With an enterprise service bus (ESB),
you can maximize the flexibility of an SOA. Participants in a service
interaction are connected to the ESB, rather than directly to one
another.
When the service requester connects to the ESB, the ESB takes responsibility
for delivering its requests, using messages, to a service provider
offering the required function and quality of service. The ESB facilitates
requester-provider interactions and addresses mismatched protocols,
interaction patterns, or service capabilities. An ESB can also enable
or enhance monitoring and management. The ESB provides virtualization
and management features that implement and extend the core capabilities
of SOA.
The ESB abstracts the following features:
- Location and identity
- Participants need not know the location or identity of other participants.
For example, requesters need not be aware that a request could be
serviced by any of several providers; service providers can be added
or removed without disruption.
- Interaction protocol
- Participants need not share the same communication protocol or
interaction style. For example, a request expressed as
SOAP over HTTP can be serviced by a provider that only understands
SOAP over Java™ Message Service (JMS).
- Interface
- Requesters and providers need not agree on a common interface.
An ESB reconciles differences by transforming request and response
messages into a form expected by the provider.

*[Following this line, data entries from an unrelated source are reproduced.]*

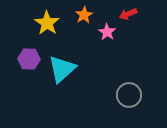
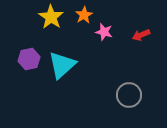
red arrow: moved 13 px right, 21 px down
yellow star: moved 4 px right, 6 px up
pink star: moved 3 px left; rotated 18 degrees counterclockwise
purple hexagon: rotated 15 degrees counterclockwise
cyan triangle: moved 4 px up
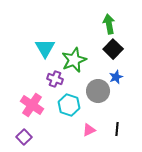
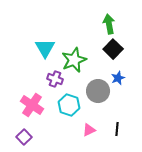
blue star: moved 2 px right, 1 px down
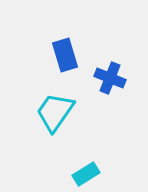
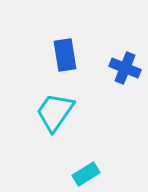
blue rectangle: rotated 8 degrees clockwise
blue cross: moved 15 px right, 10 px up
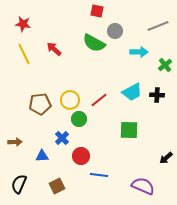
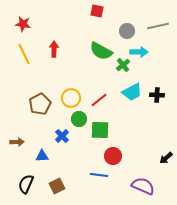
gray line: rotated 10 degrees clockwise
gray circle: moved 12 px right
green semicircle: moved 7 px right, 8 px down
red arrow: rotated 49 degrees clockwise
green cross: moved 42 px left
yellow circle: moved 1 px right, 2 px up
brown pentagon: rotated 20 degrees counterclockwise
green square: moved 29 px left
blue cross: moved 2 px up
brown arrow: moved 2 px right
red circle: moved 32 px right
black semicircle: moved 7 px right
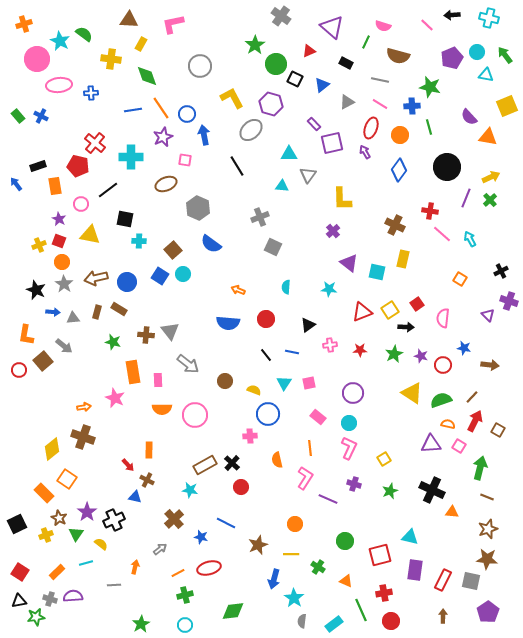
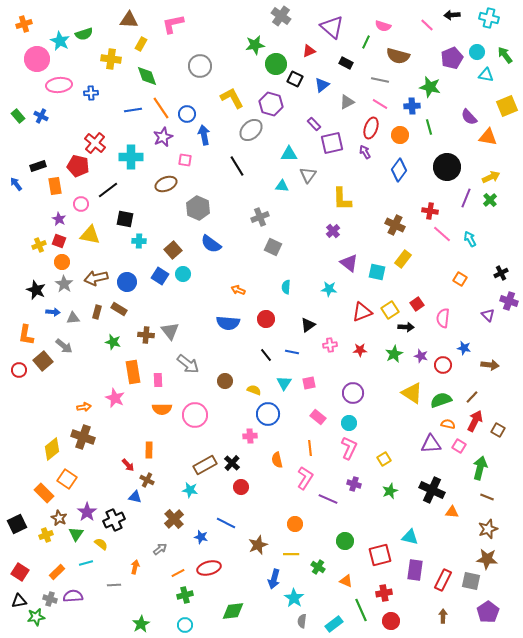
green semicircle at (84, 34): rotated 126 degrees clockwise
green star at (255, 45): rotated 24 degrees clockwise
yellow rectangle at (403, 259): rotated 24 degrees clockwise
black cross at (501, 271): moved 2 px down
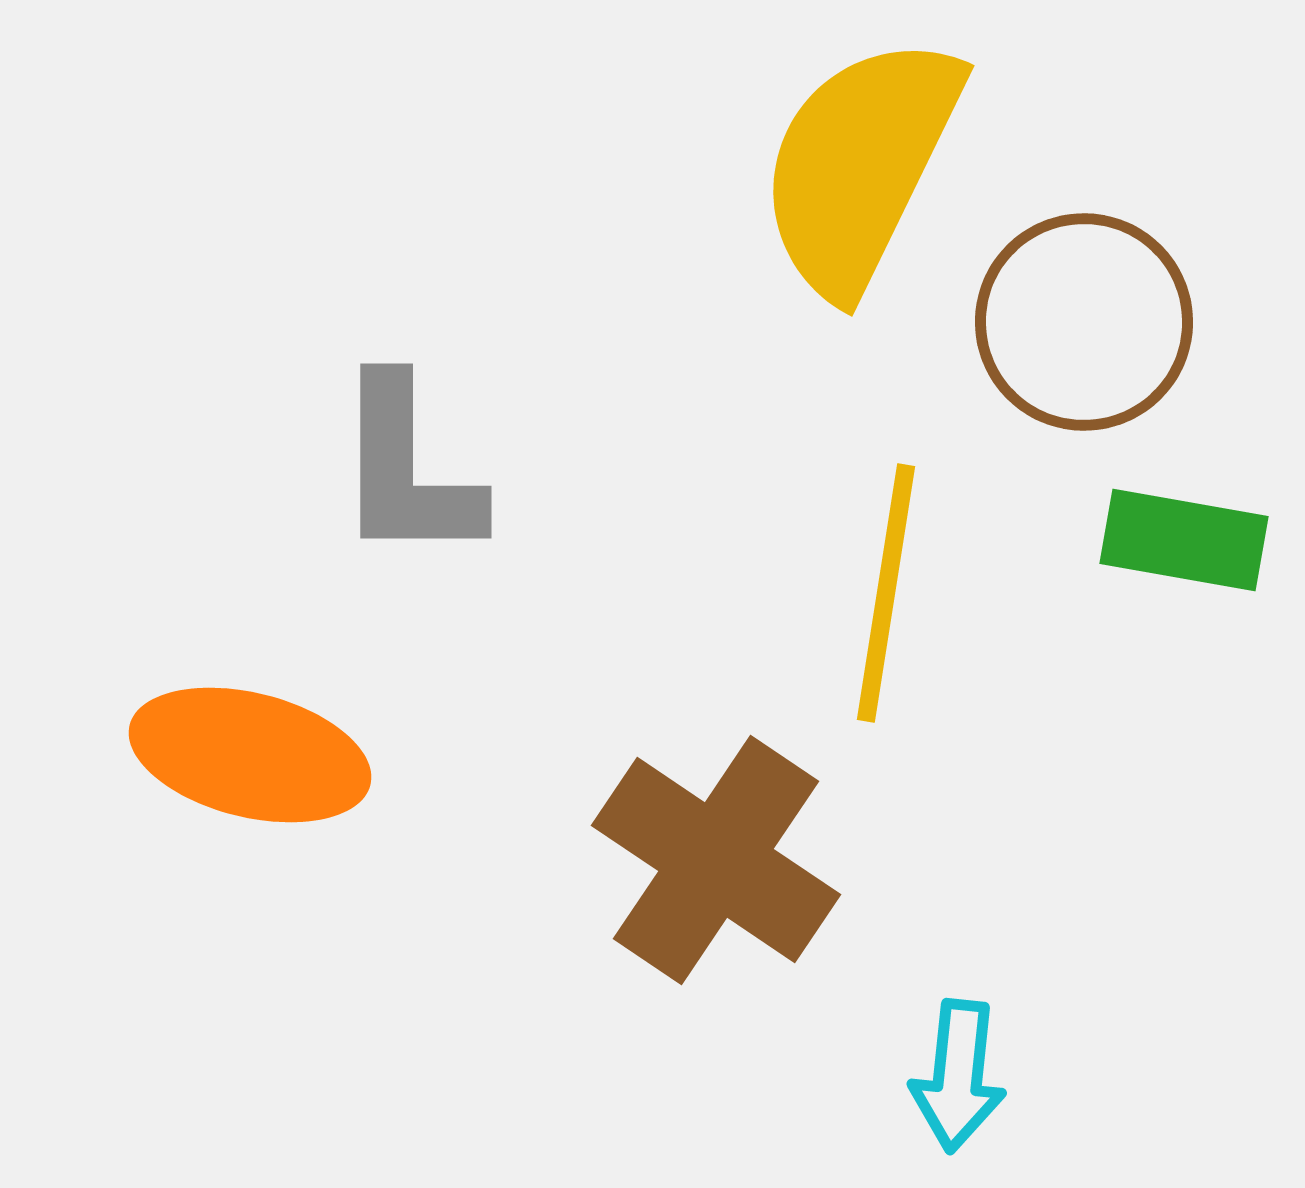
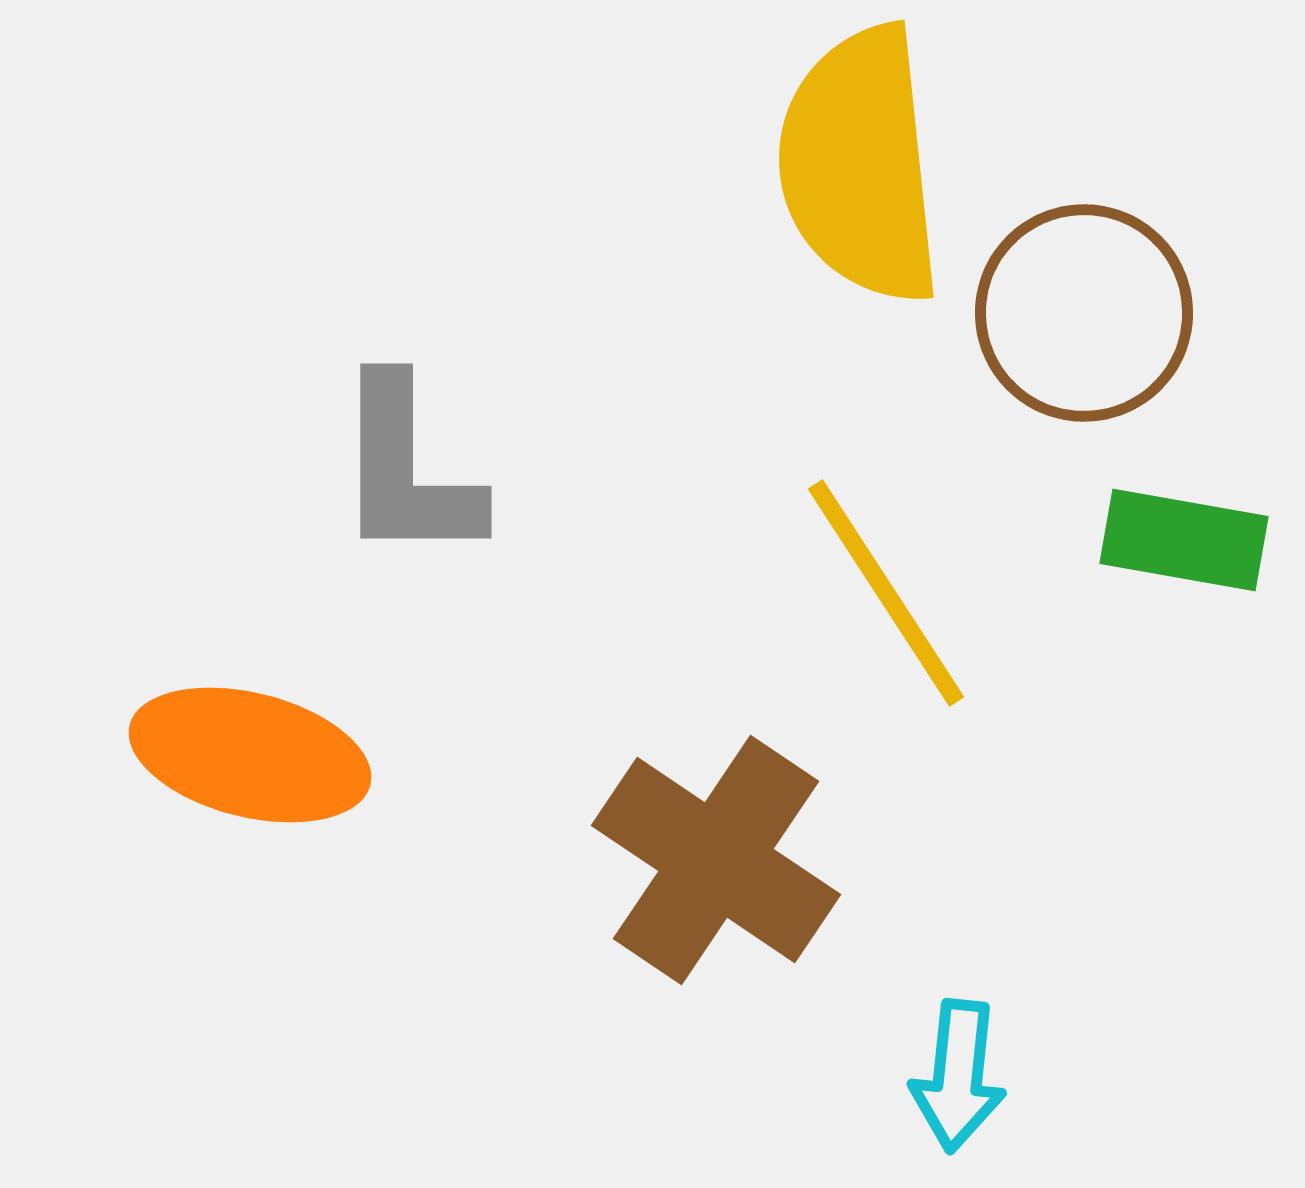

- Requesters and providers need not agree on a common interface
- An ESB reconciles differences by transforming request messages
into a form expected by the provider.
- Qualities of (interaction) service
- Participants, or systems administrators, declare their quality-of-service
requirements, including authorization of requests, encryption and
decryption of message contents, automatic auditing of service interactions,
and how their requests should be routed (for example, optimizing for
speed or cost).
Interposing the ESB between participants enables you to modulate
their interaction through a logical construct called a mediation.
Mediations operate on messages in-flight between requesters and providers.
For example, mediations can be used to find services with specific
characteristics that a requester is asking for, or to resolve interface
differences between requesters and providers. For complex interactions,
mediations can be chained sequentially.
An
enterprise service bus, with
mediations, performs the following actions between requester and service:
- Routing messages between services. An enterprise service bus offers a common
communication infrastructure that can be used to connect services,
and thereby the business functions they
represent, without the need for programmers to write and maintain
complex connectivity logic.
- Converting transport protocols between requester
and service. An enterprise service bus
provides a consistent, standards-based way to integrate business functions that use
different IT standards. This enables integration of business functions that could
not normally communicate, such as to connect applications in departmental
silos or to enable applications in different companies to participate
in service interactions.
- Transforming message formats between requester and
service. An enterprise service bus enables business functions to exchange
information in different formats, with the bus ensuring that the information
delivered to a business function is
in the format required by that application.
- Handling business events from disparate sources.
An enterprise service bus supports
event-based interactions in addition to the message exchanges to handle
service requests.
Figure 1. An enterprise service bus.
The enterprise
service bus is routing messages between applications, which are requesters
or providers of services. The bus is converting transport protocols
and transforming message formats between requesters and providers.
In this figure, each application uses a different protocol (represented
by the different geometric shapes of their connectors) and uses different
message formats.
By using the enterprise service bus you
can concentrate focus on your core business rather than your computer
systems. You can change or add to the services when you need to; for
example, to respond to changes in the business requirement, to add
extra service capacity, or to add new capabilities. You can make the
required changes by reconfiguring the bus, with little or no impact
to existing services and applications that use the bus.